■ Data records ■
________________________________________
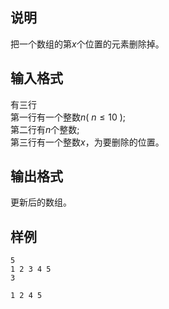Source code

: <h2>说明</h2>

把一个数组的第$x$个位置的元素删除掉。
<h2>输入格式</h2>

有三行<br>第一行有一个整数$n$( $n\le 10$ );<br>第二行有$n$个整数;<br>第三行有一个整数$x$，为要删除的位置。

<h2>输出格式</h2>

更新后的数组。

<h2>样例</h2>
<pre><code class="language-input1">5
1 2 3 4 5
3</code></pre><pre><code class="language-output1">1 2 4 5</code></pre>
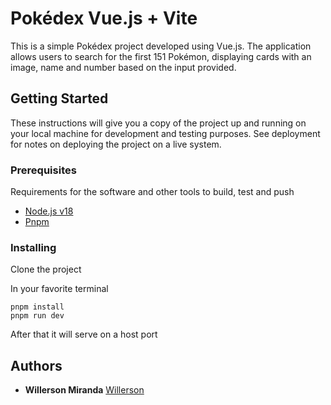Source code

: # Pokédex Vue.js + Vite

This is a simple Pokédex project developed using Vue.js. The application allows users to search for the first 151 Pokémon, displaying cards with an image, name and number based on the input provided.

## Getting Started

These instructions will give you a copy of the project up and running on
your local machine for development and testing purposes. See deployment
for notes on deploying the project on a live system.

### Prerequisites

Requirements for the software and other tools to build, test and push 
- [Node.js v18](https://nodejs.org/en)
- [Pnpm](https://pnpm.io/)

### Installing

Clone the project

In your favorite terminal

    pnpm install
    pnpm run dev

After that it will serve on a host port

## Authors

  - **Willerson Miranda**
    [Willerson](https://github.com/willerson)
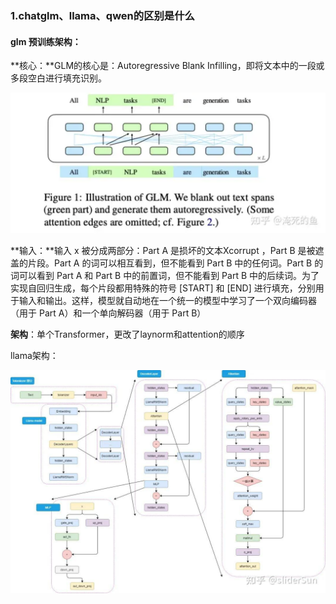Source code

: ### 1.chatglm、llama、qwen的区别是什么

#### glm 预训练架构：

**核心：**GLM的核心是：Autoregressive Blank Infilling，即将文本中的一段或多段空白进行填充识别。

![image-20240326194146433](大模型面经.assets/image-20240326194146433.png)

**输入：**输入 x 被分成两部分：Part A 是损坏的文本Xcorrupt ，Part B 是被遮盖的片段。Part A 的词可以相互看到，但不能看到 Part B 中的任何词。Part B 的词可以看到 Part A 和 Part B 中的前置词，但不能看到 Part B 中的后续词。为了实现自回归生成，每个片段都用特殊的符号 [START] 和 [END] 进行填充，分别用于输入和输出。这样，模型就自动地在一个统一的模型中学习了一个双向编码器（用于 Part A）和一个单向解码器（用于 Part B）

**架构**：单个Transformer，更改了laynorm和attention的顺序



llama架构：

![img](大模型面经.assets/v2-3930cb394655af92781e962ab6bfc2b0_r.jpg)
________________________________________
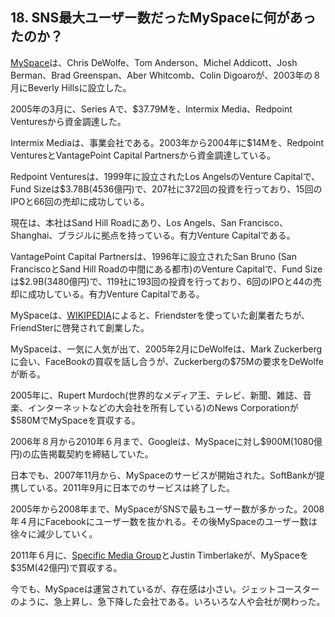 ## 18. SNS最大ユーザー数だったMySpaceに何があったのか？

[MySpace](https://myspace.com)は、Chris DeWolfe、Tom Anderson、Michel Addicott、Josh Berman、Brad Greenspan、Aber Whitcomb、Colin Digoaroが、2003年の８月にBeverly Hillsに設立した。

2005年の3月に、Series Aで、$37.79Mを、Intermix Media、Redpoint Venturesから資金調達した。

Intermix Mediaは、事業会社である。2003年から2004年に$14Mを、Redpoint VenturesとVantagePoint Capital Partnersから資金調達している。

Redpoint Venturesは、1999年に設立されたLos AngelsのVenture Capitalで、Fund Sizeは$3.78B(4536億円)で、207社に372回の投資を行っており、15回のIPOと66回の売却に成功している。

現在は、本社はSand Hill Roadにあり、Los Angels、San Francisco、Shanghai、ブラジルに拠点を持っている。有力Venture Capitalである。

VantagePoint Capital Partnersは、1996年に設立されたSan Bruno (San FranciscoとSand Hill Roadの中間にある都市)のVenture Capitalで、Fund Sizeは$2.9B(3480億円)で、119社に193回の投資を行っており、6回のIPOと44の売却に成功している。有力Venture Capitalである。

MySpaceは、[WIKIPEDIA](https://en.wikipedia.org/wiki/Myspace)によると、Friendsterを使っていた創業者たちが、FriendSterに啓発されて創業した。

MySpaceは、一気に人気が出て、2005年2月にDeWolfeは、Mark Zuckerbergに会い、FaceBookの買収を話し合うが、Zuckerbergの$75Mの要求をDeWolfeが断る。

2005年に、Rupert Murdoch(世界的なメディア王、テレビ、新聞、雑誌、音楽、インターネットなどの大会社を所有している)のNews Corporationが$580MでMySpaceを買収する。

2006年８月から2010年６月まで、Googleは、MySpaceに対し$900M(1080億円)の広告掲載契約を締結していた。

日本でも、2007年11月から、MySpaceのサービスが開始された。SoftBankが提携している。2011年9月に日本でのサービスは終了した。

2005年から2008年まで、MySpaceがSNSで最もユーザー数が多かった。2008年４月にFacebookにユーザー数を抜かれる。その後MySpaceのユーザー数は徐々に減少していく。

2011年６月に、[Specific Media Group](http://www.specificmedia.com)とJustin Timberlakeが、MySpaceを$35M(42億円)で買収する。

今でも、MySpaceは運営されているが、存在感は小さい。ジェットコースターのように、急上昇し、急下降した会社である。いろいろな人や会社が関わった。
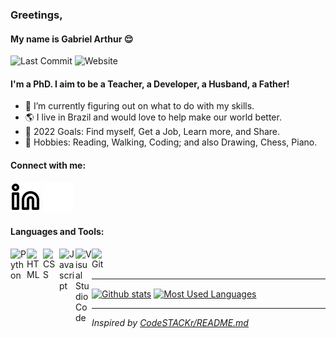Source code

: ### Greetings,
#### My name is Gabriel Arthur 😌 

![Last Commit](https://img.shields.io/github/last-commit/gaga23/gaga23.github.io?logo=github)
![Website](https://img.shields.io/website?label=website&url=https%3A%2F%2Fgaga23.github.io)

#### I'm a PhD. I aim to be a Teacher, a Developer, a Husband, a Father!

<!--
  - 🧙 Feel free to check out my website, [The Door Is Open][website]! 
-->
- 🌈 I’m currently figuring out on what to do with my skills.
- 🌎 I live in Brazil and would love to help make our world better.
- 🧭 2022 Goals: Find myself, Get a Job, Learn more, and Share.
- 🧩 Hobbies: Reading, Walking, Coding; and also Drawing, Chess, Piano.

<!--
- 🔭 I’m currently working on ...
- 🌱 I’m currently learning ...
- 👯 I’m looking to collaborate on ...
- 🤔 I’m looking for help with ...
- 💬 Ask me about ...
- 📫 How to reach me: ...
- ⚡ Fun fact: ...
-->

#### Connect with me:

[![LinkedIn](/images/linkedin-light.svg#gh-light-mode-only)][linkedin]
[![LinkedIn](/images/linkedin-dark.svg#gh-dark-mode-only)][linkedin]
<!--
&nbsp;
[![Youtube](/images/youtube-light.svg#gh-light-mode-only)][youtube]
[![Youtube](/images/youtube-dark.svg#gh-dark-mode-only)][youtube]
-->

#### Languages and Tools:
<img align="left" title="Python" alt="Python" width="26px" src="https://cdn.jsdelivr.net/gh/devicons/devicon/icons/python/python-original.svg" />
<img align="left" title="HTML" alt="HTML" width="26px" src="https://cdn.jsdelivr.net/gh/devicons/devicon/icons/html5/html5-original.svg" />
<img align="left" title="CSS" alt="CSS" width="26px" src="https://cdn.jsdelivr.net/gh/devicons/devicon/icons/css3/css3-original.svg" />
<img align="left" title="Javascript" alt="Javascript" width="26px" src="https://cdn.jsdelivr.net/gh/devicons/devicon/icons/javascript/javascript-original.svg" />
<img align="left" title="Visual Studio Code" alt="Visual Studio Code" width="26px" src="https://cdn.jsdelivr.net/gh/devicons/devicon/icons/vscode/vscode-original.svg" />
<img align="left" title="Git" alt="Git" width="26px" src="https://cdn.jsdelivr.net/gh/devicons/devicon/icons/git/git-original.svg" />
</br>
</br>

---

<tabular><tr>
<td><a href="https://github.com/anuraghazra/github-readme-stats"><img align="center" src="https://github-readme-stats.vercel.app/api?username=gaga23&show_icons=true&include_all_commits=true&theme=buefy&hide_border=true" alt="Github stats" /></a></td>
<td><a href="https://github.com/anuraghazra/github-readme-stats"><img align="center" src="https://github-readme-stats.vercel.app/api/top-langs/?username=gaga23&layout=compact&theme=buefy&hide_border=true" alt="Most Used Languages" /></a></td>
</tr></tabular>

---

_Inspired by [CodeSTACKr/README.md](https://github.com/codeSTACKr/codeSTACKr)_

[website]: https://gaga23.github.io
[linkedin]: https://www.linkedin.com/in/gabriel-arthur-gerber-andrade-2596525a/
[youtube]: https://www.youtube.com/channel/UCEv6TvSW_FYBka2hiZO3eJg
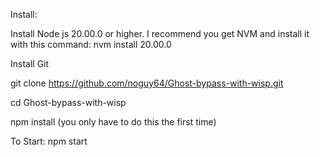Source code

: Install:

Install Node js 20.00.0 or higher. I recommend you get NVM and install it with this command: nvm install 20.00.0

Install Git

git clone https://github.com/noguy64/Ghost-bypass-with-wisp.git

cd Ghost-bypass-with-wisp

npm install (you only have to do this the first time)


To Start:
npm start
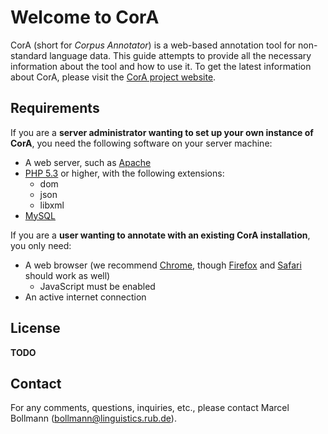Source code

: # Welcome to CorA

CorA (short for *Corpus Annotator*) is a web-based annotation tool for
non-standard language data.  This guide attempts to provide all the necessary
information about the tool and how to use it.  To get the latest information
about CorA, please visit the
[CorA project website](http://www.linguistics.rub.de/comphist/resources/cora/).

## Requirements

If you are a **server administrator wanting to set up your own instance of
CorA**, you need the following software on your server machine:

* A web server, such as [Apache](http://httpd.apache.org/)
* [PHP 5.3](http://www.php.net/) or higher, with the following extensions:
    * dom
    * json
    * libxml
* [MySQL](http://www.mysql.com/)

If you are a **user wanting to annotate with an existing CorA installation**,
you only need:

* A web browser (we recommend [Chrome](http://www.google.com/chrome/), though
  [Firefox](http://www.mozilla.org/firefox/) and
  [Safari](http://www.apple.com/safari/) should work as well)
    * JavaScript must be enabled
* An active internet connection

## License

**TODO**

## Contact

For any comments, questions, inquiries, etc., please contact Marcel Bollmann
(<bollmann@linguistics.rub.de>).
________________________________________
■ Task statement ■
Report, for the data above, every line in which the string "Languages" appears.

■ Your solution ■
#### Languages and Tools:
<td><a href="https://github.com/anuraghazra/github-readme-stats"><img align="center" src="https://github-readme-stats.vercel.app/api/top-langs/?username=gaga23&layout=compact&theme=buefy&hide_border=true" alt="Most Used Languages" /></a></td>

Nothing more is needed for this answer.